== WHAT TO WORK ON ==
Rewrite the lines from the one that contains "Zarejestruj się" through the one that contains "gasto, incluidos los", switching "Sitio" to "Portal" and leaving all else unchanged. Give only those lines, and leave the pictures out of the answer.

§

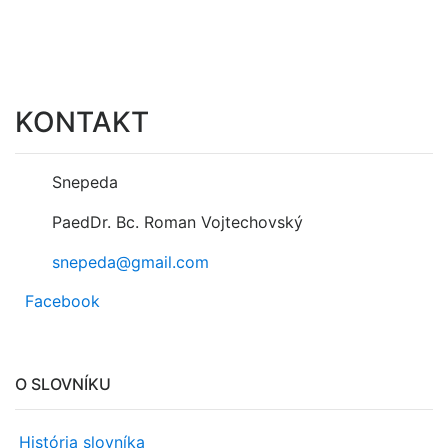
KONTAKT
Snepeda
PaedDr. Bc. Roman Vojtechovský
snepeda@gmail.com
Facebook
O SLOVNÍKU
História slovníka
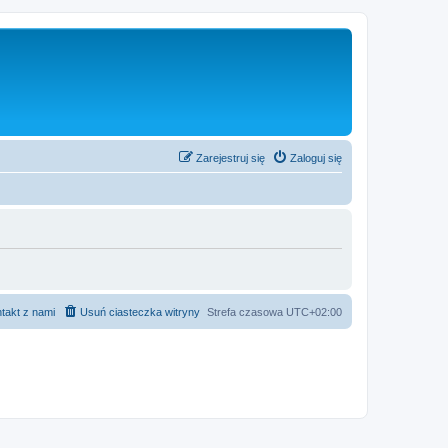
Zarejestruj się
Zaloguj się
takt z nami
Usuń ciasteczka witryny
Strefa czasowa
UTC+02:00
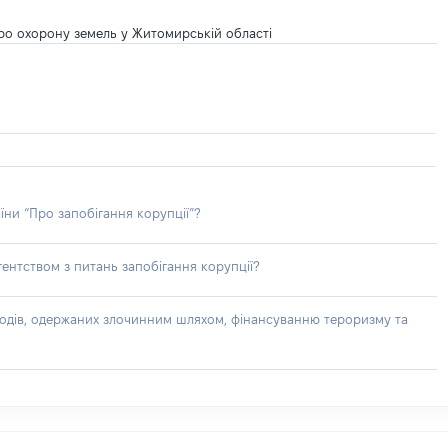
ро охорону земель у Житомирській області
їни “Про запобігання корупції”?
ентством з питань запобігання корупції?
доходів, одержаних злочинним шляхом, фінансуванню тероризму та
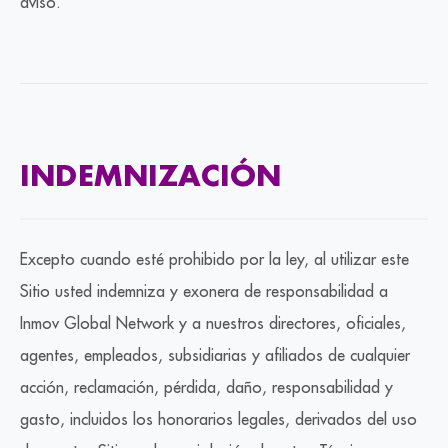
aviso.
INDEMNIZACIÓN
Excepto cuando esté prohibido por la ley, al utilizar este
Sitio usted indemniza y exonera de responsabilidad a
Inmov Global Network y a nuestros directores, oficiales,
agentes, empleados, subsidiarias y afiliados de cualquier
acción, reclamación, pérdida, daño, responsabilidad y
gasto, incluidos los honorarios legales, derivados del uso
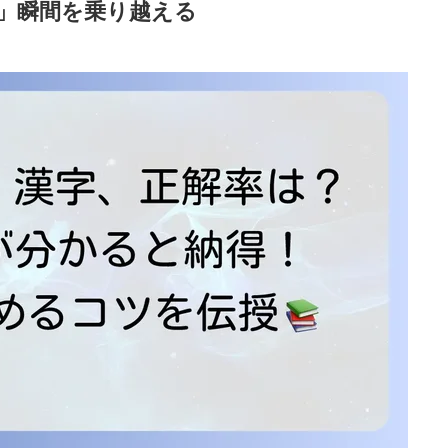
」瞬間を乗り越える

§

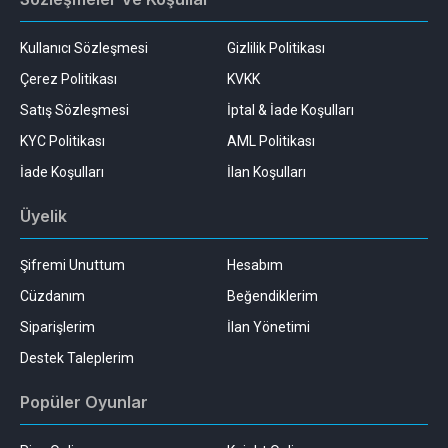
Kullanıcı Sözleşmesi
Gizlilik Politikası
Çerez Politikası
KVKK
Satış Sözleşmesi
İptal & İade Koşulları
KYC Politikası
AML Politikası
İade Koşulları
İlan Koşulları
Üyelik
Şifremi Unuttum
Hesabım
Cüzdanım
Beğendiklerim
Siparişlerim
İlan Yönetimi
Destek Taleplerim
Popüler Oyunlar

§

== REPLY ==
Zarejestruj się
Zaloguj się
takt z nami
Usuń ciasteczka witryny
Strefa czasowa
UTC+02:00
ро охорону земель у Житомирській області
їни “Про запобігання корупції”?
ентством з питань запобігання корупції?
доходів, одержаних злочинним шляхом, фінансуванню тероризму та
aviso.
INDEMNIZACIÓN
Excepto cuando esté prohibido por la ley, al utilizar este
Portal usted indemniza y exonera de responsabilidad a
Inmov Global Network y a nuestros directores, oficiales,
agentes, empleados, subsidiarias y afiliados de cualquier
acción, reclamación, pérdida, daño, responsabilidad y
gasto, incluidos los honorarios legales, derivados del uso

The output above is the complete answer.